El jueves anterior participé en una sesión entrañable. Soy afortunado. Asistí al Instituto Superior de Educación Normal de Colima para conversar con un grupo de estudiantes de maestría, a propósito del libro El náufrago universitario. En el espacio destinado para la ocasión, estuvieron alumnos de las licenciaturas en Educación Primaria y Preescolar, el profesorado de la maestría, los cuatro estudiantes de la misma, que fueron los organizadores y animaron el encuentro, así como autoridades del plantel y el director de Educación Media Superior y Superior de la Secretaría de Educación del Estado de Colima.
Llegué al Instituto sin conocimiento del programa o la dinámica, ni los perfiles del auditorio, situación que me produjo un poco de ansiedad y acentuó el nerviosismo. Después de las presentaciones protocolarias y los mensajes de la subdirectora académica y del funcionario de la Secretaría, me cedieron el turno para comenzar. Un sudor caliente me recorrió la espalda. En este tipo de actos, el autor del libro suele ser el último en hablar. Ahora cambiaron y no había opción. Me pareció bien. A la educación le faltan ingredientes sorpresivos, aunque esta vez el sorprendido fuera yo. Me levanté del cómodo asiento, bebí agua y traté de hilar algunas ideas que había emborronado en el cuaderno rojo.

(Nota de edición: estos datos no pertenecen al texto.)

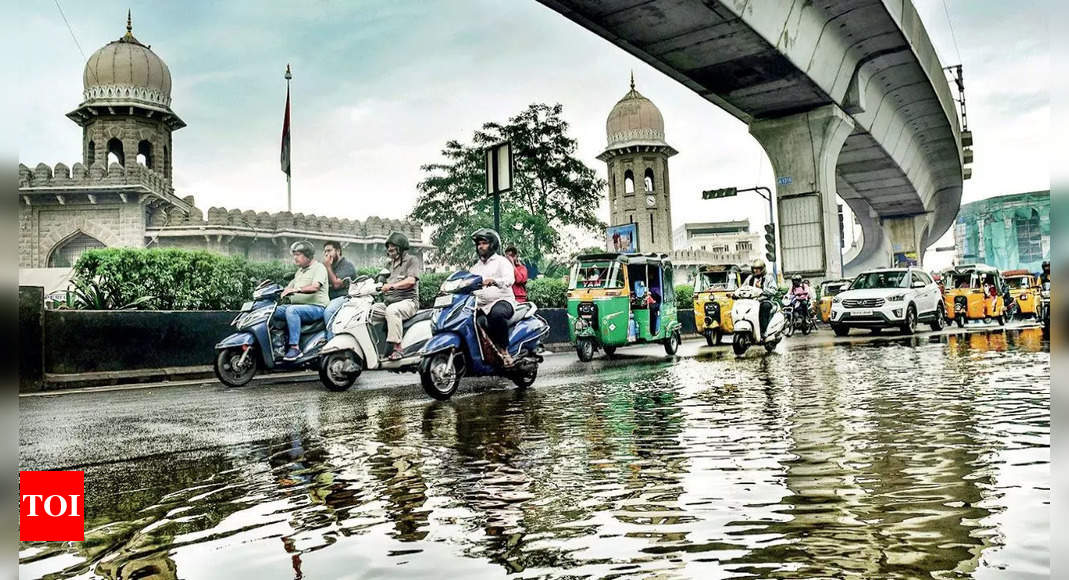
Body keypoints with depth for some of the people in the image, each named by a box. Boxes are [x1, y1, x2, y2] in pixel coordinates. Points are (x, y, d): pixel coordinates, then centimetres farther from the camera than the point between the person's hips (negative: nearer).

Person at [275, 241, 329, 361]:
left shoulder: (319, 268, -4)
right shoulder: (300, 271, 25)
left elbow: (315, 287, -20)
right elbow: (290, 287, 23)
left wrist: (298, 289, -31)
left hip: (316, 307, -8)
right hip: (297, 306, 9)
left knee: (292, 310, -33)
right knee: (274, 311, -8)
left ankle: (295, 347, -34)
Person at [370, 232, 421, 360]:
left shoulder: (412, 260, 3)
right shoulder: (391, 263, 29)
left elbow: (411, 280, -14)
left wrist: (392, 286, -22)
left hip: (407, 300, -8)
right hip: (389, 301, 8)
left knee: (392, 310, -38)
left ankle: (397, 348, -38)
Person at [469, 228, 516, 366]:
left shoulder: (501, 261, 6)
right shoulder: (475, 266, 27)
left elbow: (510, 279, -14)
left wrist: (494, 281, -34)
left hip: (502, 300, -5)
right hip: (481, 306, 6)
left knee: (497, 313, -40)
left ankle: (504, 350, -28)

Volver fue motivo de alegría, después de una larga pausa en la que no había tenido oportunidad. Después de mi intervención vinieron las preguntas y comentarios de los estudiantes de la maestría. Lo disfruté. Y es que fue una ocasión especial. Habitualmente llegas a la presentación de un libro cuando solo el autor y los comentaristas lo conocen, pero esa tarde fue distinto. Los profesores de la maestría y los estudiantes ya lo conocían, habían tenido tiempo de leerlo y analizarlo. Poco más de una hora conversamos, sin rigideces y en libertad absoluta. Me estimulaba cada vez más la cara interesada de los estudiantes de licenciatura, mujeres en su gran mayoría.
La sesión me dejó un gratísimo saldo en el haber emocional. La hospitalidad de los asistentes, la franqueza y claridad de sus intervenciones y la participación de la madre de uno de los estudiantes fueron memorables. Y si faltaba algo, los libros que se pusieron a la venta fueron adquiridos por estudiantes de licenciatura, que al finalizar se acercaron, nos tomamos fotos y me pidieron la firma del ejemplar, lo que hice con la alegría de que habíamos logrado el cometido de pasar una tarde agradable, de aprendizajes, disfrutando el intercambio de palabras, sobre todo con los estudiantes que estarán los próximos 30 años en aulas de educación básica.
La obra no es por quien la escribe, sino por quienes la leen y encuentran algo valioso en sus páginas. De lo segundo no doy fe, pero sí de las emociones que experimentamos muchos de los asistentes y del privilegio de la conversación.